----- PROVIDED PASSAGE -----
The Krieble Foundation's main policy focus is immigration reform for the United States. Specifically, they have proposed a "Red Card Solution" that allows for an uncapped guest worker program in the United States.

===Reception after endorsement by Newt Gingrich===
The Red Card Solution was endorsed by Republican presidential primary candidate Newt Gingrich in November 2011 in the run-up to the 2012 Republican presidential primaries. The proposal was applauded by some libertarian proponents of freer migration, such as Alex Nowrasteh, and also by Jessica Zuckerman in an article for The Heritage Foundation, a conservative think tank. However, it also met with opposition from groups on both sides of the political spectrum, including the generally pro-immigration Immigration Policy Center and generally anti-immigration groups such as NumbersUSA and the "low-immigration, pro-immigrant" Center for Immigration Studies. Reihan Salam offered a mixed review on the National Review website, writing: "What should be clear is that the Red Card proposal represents a radical departure from the immigration status quo, for better or for worse. Kudos to Newt Gingrich for advancing a distinctive, unconventional proposal." Suzy Khimm reviewed the proposal for the Washington Post.

===2013 Discussions===
Discussion of the Red Card Solution revived somewhat in 2013, with an article by Helen Krieble advocating it in The Guardian in February 2013, and Ruben Navarrette endorsing it in April 2013.

==Other activities==
The Krieble Foundation donated money to an anti-tax event in the United Kingdom organized by the UK's Taxpayers' Alliance.
-----
According to the passage about the Krieble Foundation, when did Newt Gingrich endorse the Red Card Solution?
----- DATA EXTRACTS -----
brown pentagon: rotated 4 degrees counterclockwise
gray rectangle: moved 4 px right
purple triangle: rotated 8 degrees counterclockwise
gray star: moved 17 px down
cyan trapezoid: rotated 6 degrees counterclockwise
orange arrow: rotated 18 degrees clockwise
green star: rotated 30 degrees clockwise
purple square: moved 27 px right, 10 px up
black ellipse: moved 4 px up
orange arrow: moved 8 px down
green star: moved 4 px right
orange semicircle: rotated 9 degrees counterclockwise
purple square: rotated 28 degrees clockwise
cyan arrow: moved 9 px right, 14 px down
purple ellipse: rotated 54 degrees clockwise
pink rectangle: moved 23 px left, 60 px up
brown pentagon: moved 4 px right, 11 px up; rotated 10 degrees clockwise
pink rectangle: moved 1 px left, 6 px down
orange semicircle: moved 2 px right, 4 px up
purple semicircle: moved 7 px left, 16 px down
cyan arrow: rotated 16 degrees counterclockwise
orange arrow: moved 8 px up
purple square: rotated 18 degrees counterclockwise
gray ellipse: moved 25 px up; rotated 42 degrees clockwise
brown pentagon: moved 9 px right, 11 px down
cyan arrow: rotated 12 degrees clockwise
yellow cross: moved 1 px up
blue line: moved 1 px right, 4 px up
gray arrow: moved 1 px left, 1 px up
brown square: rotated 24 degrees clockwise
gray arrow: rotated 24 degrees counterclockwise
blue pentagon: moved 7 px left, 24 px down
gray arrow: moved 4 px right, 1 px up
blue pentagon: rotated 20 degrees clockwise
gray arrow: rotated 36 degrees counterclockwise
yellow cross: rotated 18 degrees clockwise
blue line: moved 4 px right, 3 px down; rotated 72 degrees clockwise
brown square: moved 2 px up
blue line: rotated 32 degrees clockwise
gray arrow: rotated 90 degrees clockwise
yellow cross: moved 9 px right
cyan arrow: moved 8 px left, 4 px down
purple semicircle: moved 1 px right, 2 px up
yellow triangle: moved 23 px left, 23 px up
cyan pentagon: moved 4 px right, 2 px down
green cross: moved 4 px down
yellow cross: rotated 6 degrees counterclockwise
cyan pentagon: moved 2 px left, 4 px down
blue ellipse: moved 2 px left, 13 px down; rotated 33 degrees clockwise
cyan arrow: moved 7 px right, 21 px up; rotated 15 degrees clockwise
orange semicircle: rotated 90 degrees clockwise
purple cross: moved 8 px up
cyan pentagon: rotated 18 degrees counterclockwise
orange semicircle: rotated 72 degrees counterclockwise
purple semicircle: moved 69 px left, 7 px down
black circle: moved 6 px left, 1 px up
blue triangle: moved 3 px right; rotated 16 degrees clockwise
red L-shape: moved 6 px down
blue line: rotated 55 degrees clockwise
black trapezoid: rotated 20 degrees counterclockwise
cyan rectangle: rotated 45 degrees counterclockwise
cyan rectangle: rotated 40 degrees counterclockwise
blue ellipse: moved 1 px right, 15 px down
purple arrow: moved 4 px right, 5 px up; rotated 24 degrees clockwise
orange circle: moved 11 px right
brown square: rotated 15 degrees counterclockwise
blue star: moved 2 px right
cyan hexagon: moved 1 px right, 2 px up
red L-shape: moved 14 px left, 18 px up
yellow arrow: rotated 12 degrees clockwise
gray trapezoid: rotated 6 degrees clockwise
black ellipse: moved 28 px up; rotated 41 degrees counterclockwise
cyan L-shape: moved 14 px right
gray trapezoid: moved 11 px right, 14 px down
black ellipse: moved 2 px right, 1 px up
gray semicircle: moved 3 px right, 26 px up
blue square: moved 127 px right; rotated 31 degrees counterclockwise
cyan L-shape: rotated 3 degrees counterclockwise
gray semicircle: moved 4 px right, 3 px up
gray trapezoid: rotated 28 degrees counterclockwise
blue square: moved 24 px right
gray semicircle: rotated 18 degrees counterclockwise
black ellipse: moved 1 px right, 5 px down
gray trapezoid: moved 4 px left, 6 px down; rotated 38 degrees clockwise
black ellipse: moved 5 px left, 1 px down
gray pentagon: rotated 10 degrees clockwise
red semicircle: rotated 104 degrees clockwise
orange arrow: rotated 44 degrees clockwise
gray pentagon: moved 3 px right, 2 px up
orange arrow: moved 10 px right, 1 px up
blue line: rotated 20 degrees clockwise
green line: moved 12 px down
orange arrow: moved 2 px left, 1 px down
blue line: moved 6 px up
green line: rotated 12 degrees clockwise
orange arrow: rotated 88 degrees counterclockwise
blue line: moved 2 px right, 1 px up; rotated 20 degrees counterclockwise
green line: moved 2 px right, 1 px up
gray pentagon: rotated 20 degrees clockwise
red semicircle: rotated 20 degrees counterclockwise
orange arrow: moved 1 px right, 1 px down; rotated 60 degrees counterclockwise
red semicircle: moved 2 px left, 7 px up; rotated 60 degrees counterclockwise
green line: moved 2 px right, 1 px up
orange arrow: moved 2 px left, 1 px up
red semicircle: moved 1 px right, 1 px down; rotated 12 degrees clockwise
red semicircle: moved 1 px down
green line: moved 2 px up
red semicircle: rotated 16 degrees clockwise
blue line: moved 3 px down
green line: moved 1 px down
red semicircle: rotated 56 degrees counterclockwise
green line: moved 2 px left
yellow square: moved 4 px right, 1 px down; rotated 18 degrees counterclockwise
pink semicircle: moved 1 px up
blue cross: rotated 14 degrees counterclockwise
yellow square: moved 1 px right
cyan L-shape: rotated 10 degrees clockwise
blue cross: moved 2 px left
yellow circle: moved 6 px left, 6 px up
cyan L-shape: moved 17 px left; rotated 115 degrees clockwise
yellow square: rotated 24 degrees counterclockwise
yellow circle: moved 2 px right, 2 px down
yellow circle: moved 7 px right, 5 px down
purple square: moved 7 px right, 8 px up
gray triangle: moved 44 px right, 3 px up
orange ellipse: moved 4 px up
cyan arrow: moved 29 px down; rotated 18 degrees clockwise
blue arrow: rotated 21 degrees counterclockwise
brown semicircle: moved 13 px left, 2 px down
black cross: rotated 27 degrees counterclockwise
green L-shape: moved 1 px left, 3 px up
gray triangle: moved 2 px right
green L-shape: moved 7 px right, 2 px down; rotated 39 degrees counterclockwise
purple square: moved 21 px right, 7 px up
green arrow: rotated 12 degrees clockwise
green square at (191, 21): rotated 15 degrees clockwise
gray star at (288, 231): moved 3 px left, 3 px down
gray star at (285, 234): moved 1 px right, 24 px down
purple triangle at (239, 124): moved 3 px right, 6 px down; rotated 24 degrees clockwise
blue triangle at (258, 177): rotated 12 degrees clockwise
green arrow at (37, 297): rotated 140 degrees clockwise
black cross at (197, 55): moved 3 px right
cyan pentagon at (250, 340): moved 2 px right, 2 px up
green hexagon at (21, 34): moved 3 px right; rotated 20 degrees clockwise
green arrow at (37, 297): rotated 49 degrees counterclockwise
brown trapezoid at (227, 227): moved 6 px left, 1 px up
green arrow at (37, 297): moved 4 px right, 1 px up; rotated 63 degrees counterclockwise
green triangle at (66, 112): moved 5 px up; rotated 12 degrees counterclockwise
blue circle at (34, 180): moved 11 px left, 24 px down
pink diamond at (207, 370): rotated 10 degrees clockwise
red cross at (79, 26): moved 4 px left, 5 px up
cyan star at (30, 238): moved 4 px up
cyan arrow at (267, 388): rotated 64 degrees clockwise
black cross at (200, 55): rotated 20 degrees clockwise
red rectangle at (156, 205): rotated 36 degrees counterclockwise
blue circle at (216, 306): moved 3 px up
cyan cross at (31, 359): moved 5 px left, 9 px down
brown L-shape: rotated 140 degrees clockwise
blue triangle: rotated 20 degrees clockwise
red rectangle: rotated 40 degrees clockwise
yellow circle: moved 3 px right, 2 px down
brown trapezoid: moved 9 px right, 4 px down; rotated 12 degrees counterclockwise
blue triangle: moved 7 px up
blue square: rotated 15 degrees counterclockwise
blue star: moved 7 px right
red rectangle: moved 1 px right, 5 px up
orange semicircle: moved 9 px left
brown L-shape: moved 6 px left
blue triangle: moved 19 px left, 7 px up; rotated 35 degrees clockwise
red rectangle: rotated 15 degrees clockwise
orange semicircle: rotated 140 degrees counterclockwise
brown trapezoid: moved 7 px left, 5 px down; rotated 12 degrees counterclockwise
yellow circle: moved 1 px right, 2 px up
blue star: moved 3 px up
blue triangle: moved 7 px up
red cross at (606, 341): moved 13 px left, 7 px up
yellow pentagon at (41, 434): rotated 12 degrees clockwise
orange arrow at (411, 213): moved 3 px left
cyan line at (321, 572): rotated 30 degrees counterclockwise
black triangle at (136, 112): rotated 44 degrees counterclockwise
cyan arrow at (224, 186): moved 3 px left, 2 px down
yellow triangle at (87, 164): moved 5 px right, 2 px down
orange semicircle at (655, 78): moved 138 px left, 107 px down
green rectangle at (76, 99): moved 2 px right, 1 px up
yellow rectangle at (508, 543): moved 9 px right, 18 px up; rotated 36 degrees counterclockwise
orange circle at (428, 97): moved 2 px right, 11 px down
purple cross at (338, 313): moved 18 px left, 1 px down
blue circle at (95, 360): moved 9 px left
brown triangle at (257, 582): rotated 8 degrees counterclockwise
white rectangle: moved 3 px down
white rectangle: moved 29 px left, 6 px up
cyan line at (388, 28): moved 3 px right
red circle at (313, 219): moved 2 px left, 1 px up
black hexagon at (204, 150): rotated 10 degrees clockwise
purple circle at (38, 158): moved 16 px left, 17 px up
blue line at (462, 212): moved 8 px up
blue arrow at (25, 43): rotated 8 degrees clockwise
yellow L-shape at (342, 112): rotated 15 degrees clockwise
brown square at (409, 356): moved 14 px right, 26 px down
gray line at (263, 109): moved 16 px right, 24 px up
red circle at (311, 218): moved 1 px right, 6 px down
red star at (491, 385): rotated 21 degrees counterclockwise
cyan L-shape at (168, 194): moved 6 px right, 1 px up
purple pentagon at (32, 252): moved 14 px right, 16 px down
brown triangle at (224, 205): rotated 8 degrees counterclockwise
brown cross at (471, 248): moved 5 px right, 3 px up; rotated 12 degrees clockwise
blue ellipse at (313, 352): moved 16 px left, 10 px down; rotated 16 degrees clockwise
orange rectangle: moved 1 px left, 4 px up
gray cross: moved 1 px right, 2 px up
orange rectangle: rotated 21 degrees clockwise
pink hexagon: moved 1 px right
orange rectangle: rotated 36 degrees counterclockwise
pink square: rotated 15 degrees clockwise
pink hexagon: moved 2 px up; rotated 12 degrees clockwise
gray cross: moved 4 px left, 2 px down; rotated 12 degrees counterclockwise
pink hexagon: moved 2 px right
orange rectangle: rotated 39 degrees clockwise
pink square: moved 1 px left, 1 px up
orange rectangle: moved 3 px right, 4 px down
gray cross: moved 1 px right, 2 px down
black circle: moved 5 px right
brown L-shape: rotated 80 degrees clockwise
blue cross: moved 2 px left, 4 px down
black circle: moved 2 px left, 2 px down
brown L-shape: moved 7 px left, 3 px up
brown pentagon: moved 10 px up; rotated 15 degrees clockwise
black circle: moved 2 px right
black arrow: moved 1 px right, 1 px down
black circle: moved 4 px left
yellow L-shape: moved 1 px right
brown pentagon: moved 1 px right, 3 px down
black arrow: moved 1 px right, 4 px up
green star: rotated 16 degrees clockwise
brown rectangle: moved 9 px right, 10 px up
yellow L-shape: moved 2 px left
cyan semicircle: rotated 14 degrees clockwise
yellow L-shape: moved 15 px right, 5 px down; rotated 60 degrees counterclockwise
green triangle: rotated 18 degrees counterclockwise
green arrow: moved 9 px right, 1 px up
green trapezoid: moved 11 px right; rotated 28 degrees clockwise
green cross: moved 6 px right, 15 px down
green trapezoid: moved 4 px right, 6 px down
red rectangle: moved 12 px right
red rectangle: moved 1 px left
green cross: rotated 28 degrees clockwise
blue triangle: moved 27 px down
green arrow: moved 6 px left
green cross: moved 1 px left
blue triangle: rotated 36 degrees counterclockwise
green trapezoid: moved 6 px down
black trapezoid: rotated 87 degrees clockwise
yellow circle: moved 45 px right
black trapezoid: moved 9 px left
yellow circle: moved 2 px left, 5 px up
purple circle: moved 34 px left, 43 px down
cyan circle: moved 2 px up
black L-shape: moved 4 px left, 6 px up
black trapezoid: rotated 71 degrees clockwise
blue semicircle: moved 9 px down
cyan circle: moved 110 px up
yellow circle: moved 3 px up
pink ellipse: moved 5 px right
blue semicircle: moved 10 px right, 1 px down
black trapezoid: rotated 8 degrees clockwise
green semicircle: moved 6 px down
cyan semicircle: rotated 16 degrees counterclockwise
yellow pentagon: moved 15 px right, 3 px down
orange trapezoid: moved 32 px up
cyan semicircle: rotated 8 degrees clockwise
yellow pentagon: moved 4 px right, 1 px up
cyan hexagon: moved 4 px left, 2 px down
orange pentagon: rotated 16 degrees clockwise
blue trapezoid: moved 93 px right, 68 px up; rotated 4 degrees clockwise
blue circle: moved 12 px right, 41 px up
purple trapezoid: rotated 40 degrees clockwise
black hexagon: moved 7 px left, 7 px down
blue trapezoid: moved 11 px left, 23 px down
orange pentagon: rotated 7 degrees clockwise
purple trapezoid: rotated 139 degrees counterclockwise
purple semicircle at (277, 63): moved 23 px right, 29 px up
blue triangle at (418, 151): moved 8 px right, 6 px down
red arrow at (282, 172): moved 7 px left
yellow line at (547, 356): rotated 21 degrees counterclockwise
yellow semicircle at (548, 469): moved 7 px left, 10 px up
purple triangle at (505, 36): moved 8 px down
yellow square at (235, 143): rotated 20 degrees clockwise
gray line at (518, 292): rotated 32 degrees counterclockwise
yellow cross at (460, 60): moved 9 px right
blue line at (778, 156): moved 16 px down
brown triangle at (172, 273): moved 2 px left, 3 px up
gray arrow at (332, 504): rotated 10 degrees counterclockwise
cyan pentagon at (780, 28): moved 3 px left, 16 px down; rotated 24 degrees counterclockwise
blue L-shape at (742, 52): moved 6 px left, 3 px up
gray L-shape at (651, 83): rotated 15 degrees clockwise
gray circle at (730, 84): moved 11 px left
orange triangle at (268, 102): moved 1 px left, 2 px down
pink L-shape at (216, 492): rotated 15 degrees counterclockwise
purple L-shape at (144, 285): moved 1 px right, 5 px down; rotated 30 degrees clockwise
-----
> RESPONSE BOX
November 2011